Conditions have weakened across much of the developed world. The DC debt debacle and market gyrations have dealt a blow to confidence on top of the fundamental US challenges of a private debt overhang, a moribund construction industry, and a looming fiscal contraction.
We anticipate very weak U.S, growth in the near term with only moderate strengthening in 2012-2013.
In Japan, the Great East Japan Earthquake inflicted considerable economic damage, including direct losses of output, disruptions to supply chains, and destruction of infrastructure. Largely on the strength of government reconstruction spending, we expect Japanese GDP growth to turn positive in the current quarter.
The debt crisis in Europe has gone from bad to worse, contributing to a generally weaker global environment and posing systemic risks that could affect US financial institutions.

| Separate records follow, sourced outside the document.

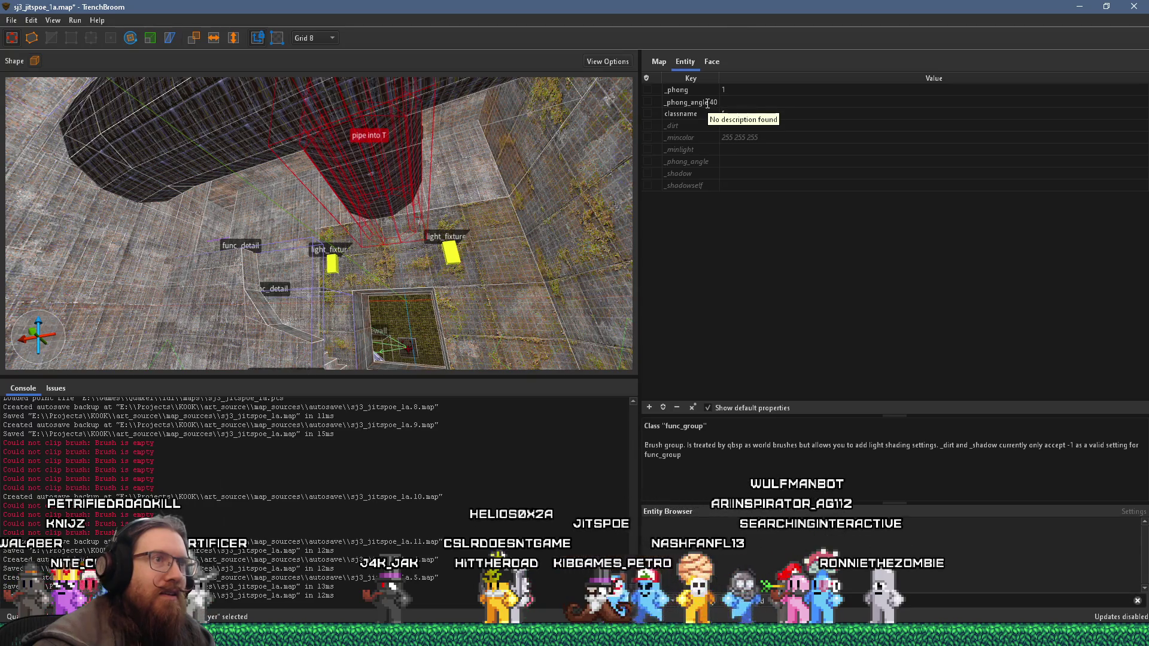
click(722, 160)
double_click(722, 160)
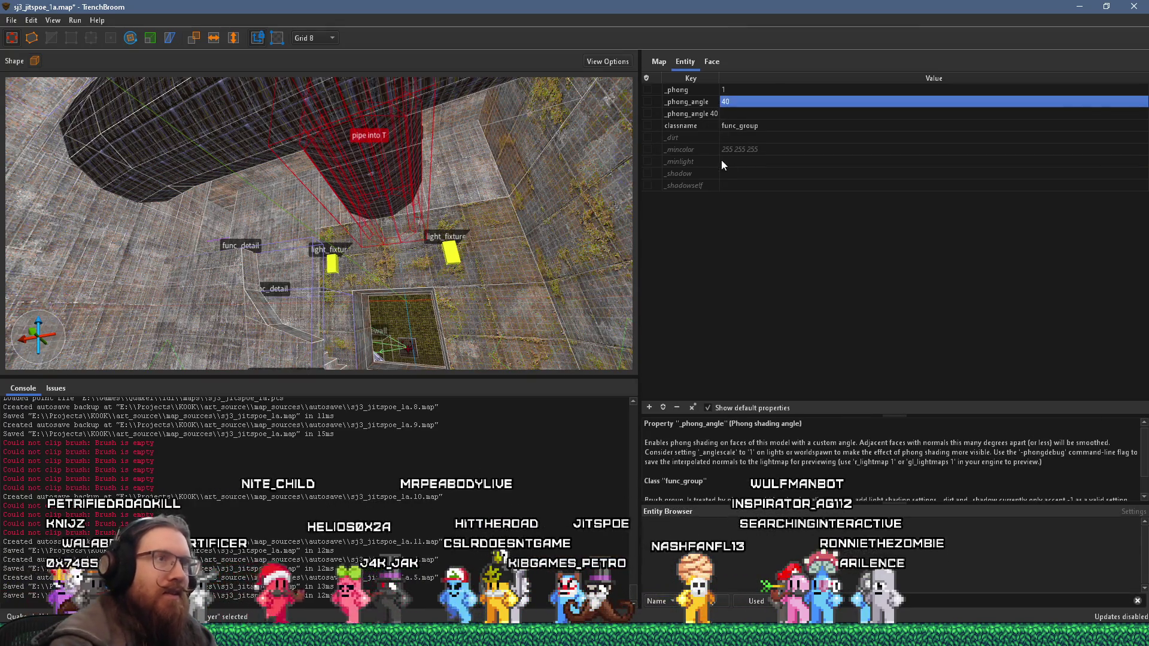
text(40)
key(Return)
click(676, 408)
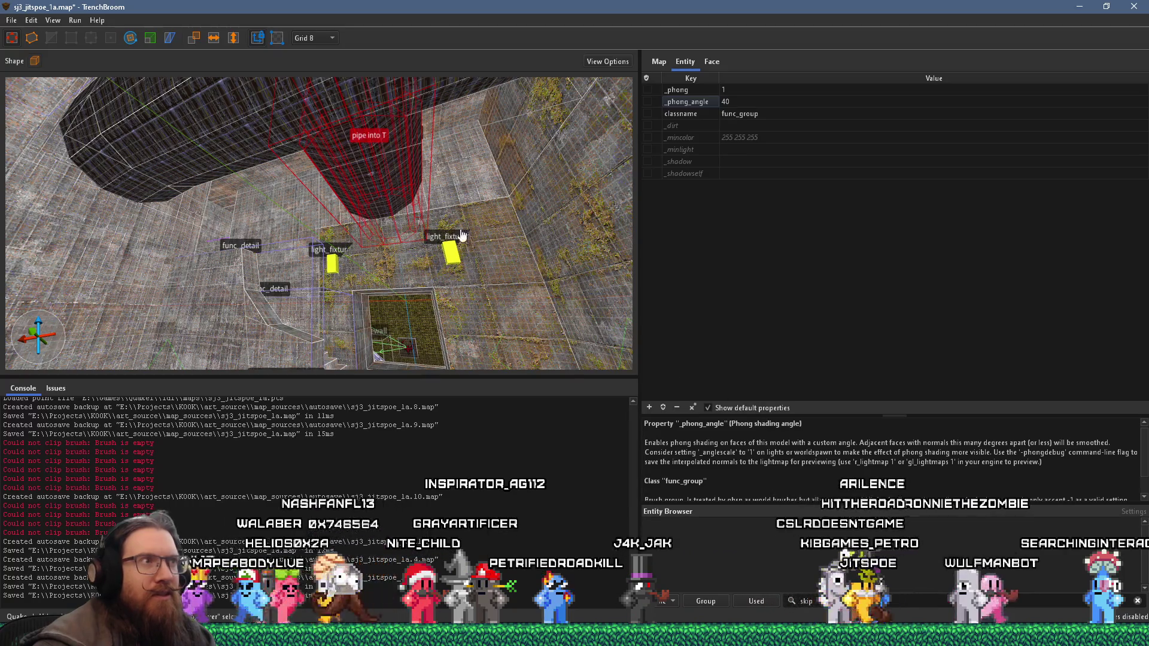
mouse_move(404, 209)
mouse_down()
mouse_move(301, 266)
mouse_move(153, 246)
mouse_move(354, 208)
mouse_move(458, 234)
mouse_move(395, 196)
mouse_up()
Step: Check the func_togglewall brush, then set the low pipe group's _phong_angle to 40
click(11, 20)
key(Escape)
mouse_move(359, 180)
mouse_down()
mouse_move(418, 169)
mouse_move(347, 314)
mouse_up()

There has been a generalized slowing of local economic activity in recent months, paralleling to some extent developments in the US and global economies.

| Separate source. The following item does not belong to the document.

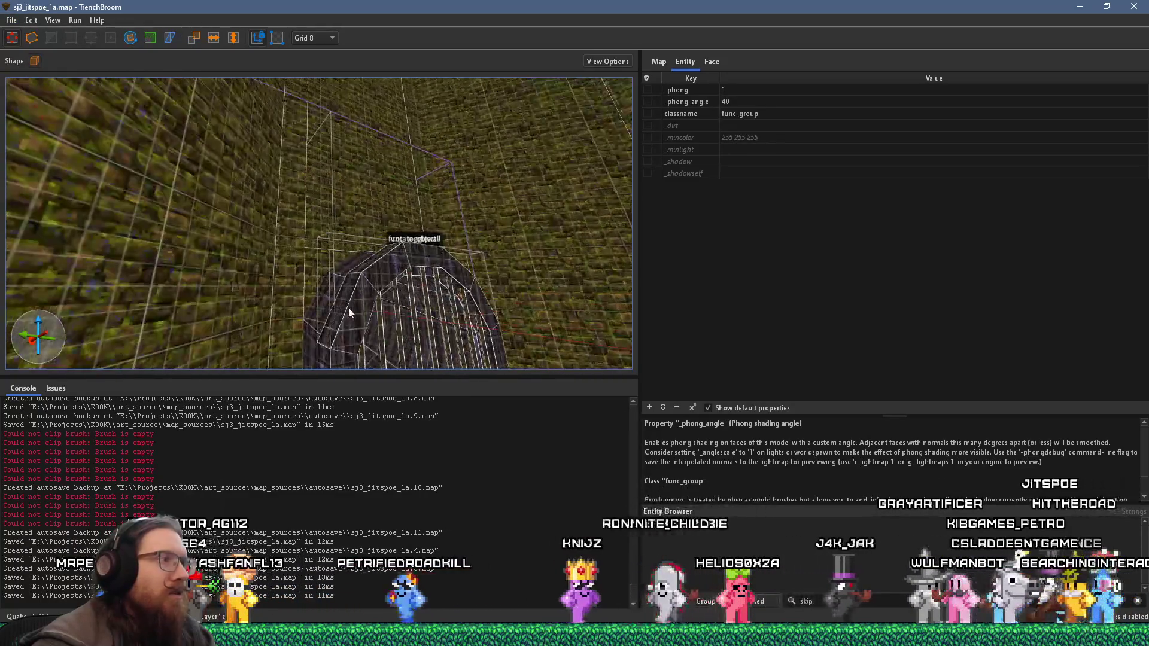
click(349, 311)
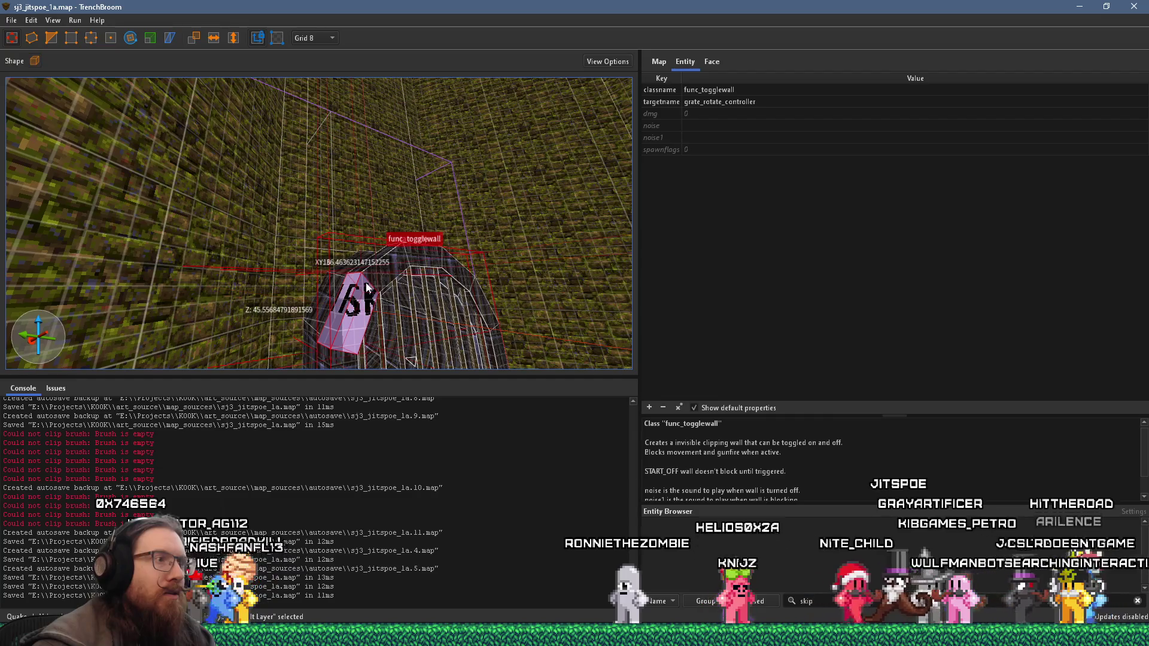
key(Escape)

After a strong increase in the second half of last year, visitor numbers have dropped back somewhat. While the Japanese quake explains part of this, US arrivals have also fallen. Economic slowing extends to the labor market, where statewide job counts drifted down from January to June and the unemployment rate has stagnated at 6.0-6.1%.
Despite the weakness of recent months, the visitor industry has made significant strides since the dark days of 2008-2009. Further gains will be constrained by global weakness.
We expect less than 1% growth in the American market in 2012 and only modest additions thereafter.
Japanese arrivals will bounce back more than 5% next year, but this reflects rebound from very low post-quake numbers.
Visitors from countries other than the US and Japan will continue to be a bright spot, rising 16% this year and averaging roughly 5% annual growth over the next three years.
After a 1.7% rise this year, total arrivals will expand by just over 2% annually in each of the next three years.
With some decline in the length of stay, the total number of visitor days in Hawaii will edge up just 0.8% in 2012.
Nominal visitor spending growth will decelerate sharply from this year's strong 10.2% pace to 4.4% growth in 2012. While global economic conditions will be a challenge, there are several promising developments for Hawaii tourism, including the opening of the Disney Aulani resort, the first regularly scheduled flights from China, and the APEC conference coming up in November.
Near-term prospects for construction remain limited. Permits for private residential and commercial development are weak, and budgetary pressures will hamper public works spending.
We still expect a substantial boost from Oahu rail mass transit by 2012, although the likelihood of delays related to pending legal challenges is unknown. Overall construction activity in the Islands will begin to turn up this year and post an employment gain of about 5% in 2012. This reflects an upturn on Oahu, which has already begun to show year-on-year gains; Neighbor Island construction will continue to shed jobs well into next year.
As anticipated, the past year has brought some broadening out of employment gains from tourism to other sectors of the local economy. In 2012, low-to moderate job growth of 1.1-1.7% will be seen in most sectors of the local economy. The government sector - federal, state and local - will be the biggest drag on local job growth. The aggregate job base will expand 1.5%, and the unemployment rate will average 5.5%.
Federal government programs have helped to stabilize local income during a period of declining or weak growth in labor income since 2008. This year, the payroll tax holiday will contribute to a projected 1.2% rise in real personal income. The expiration of this cut will cause sharply lower income growth of just 0.7% in 2012.
Gradually strengthening job growth and moderating inflationary pressures will facilitate a gradual recovery of real income over the 2013-2014 period.
While we expect Hawaii's recovery to continue in 2012, there is a significant risk that things will turn out much worse. Our view is that the US will avoid an outright recession, but clearly the risk has gone up substantially in just the past few months. Too bad that much of this is self-inflicted by a US congress that at best is placing principle over pragmatism, and at worst is interested only in short-term partisan gain regardless of the cost.
In any event, the potential damage to an economy already saddled with 9%-plus unemployment is substantial. Given the recovery's precarious state, Congress and the President may well hold the key to whether we tip into recession, both in whether they can prevent crippling near-term budget cuts and in how they go about the negotiations.